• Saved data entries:
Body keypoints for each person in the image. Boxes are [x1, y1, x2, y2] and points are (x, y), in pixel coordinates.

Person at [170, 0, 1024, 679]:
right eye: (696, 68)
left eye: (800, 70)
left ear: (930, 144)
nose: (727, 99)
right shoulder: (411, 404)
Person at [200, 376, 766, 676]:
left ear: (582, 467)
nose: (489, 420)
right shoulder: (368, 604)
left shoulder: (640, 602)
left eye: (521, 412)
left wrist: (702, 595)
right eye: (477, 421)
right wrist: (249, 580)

• PROMPT:
Wherever the word "left" appears in a line of the data, copy that line.

• EXERCISE ANSWER:
left eye: (800, 70)
left ear: (930, 144)
left ear: (582, 467)
left shoulder: (640, 602)
left eye: (521, 412)
left wrist: (702, 595)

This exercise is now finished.